Thursday, though Xander Schauffele opened with a wowzer 9-under to lead, CBS’s phone app heralded only Woods’ one-over to trail by a mere 10. 

And while the media continue to portray Woods as the greatest human to have allowed us to breathe the same air — the PGA recently bestowed an obscene $100 million on him, reward money for not bolting for Saudi government millions — the PGA of America’s release opted not to use the mug shot from Woods’ passed-out-on-opioids DUI booking. 

Rob Manfred and the Yankees made sure to minimize viewership of Wednesday’s Yanks-Twins by placing it behind a streaming paywall in exchange for short-end dough. Keep teaching fans to live without! 

Roger Goodell’s NFL will be back at it with even more pay-more paywall streaming exclusives this season. 

If it were truly about diversity, as President Joe Biden declares, rather than unfair play designed to exploit — if not destroy — girls and women’s sports, why aren’t females who transitioned to males excelling at men’s sports? 

Great to see the storied Celtics in a playoff game on TNT, Wednesday, dressed in their traditional all-black uniforms! But the NBA is just another U.S. sports league that takes orders from despotic Communist Chinese-partnered Nike. 

Perhaps LeBron James, selective, knee-jerking, hideously hypocritical social activist and Nike shill, will lead the CCP military in its hostile takeover of democratic Taiwan. 

The Sky Has Fallen: ESPN’s PGA Championship pregame show yesterday was devoted to gambling on players, specifically through ESPN BET. 

The all-times superimposed strike zone box seen on YES during Tuesday’s Yanks-Twins was from the belt line to the knees — not even close to MLB’s prescribed strike zone of letters to the knees. But they’re seldom seen correct on any network telecasts. 

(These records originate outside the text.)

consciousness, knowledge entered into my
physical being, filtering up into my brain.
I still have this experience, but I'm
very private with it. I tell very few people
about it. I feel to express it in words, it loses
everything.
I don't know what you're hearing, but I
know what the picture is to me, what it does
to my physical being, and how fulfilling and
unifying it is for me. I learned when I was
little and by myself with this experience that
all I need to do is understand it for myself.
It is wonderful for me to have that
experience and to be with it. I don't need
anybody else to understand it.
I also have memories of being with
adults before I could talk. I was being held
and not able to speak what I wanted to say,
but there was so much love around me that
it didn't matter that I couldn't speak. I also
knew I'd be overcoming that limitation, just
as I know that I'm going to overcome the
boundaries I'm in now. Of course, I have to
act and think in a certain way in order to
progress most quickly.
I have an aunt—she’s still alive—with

TNT’s NBA studio shows continue to be larded with platitudinal filler, childish put-downs and wind-bagging from Charles Barkley and Shaq O’Neal, thus if you want applicable basketball talk one must await Kenny Smith’s turn to speak. 

Meanwhile, is there a TNT or TBS exec who will answer this: 

Why was malevolent, miscreant Draymond Green added to the show during the playoffs? Was it because of his basketball skills? His communicative prowess? Because he’s known for putting the NBA’s best foot forward? 

Or because he’s a malevolent miscreant? 

Wednesday, Pete Alonso fell asleep. He fielded a grounder to first then threw to second to start a double play — when there were already two out. As Pete might shout: WTFU!